What is expected:
A word-for-word copy of the records that follow is needed, with every picture omitted.

Available data below:

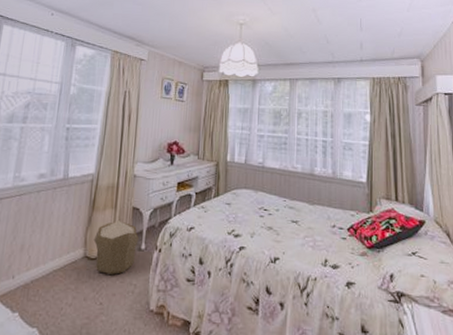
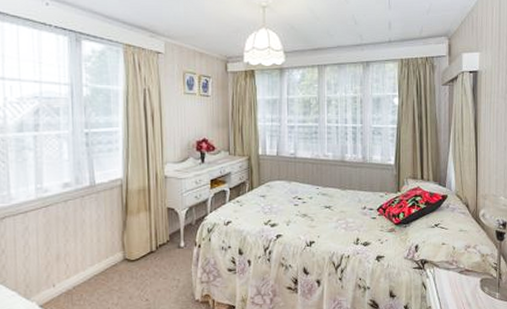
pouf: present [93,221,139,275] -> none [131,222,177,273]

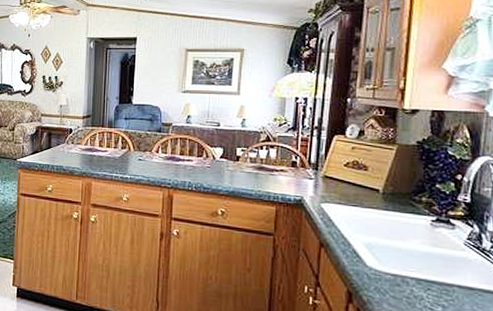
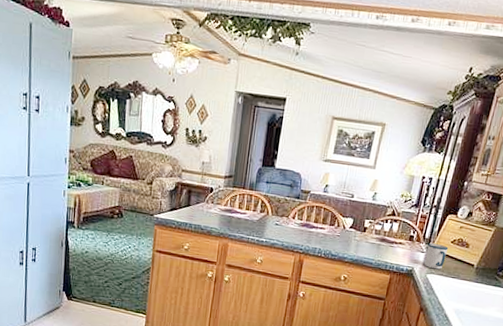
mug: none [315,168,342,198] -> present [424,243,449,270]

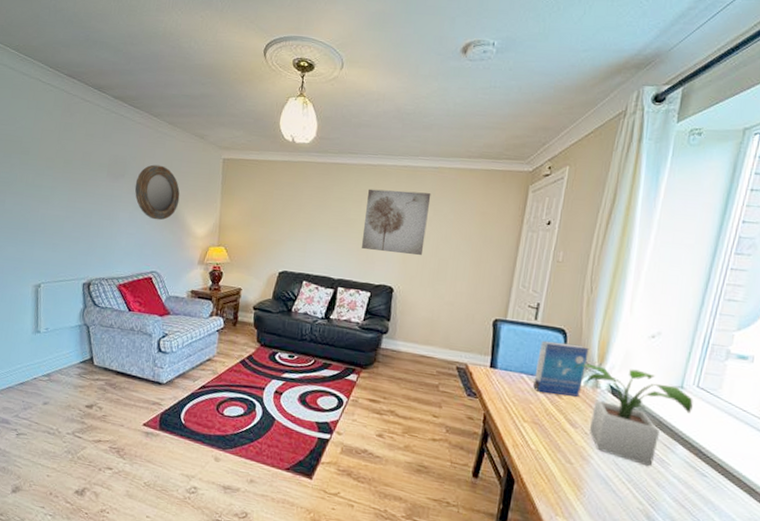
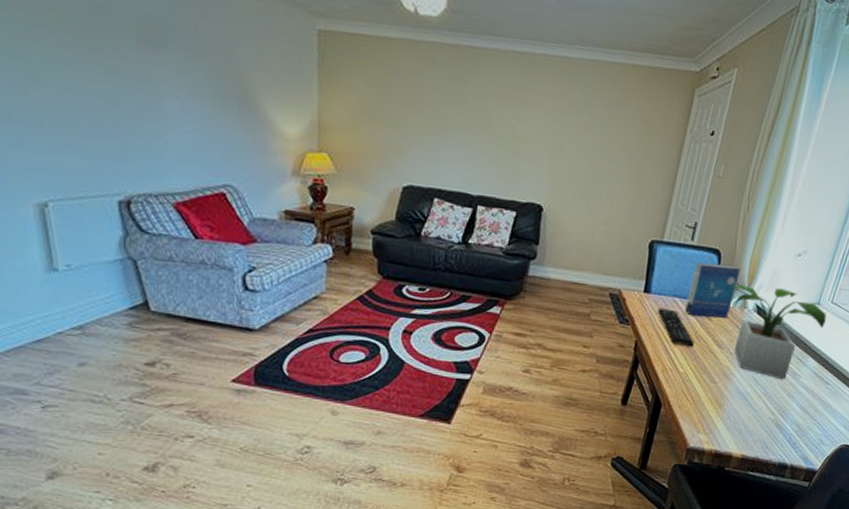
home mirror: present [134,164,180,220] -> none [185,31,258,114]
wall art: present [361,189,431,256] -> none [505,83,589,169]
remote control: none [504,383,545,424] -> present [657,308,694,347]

End of Available data.

Completed task:
pouf: present [93,221,139,275] -> none [131,222,177,273]

mug: none [315,168,342,198] -> present [424,243,449,270]

home mirror: present [134,164,180,220] -> none [185,31,258,114]
wall art: present [361,189,431,256] -> none [505,83,589,169]
remote control: none [504,383,545,424] -> present [657,308,694,347]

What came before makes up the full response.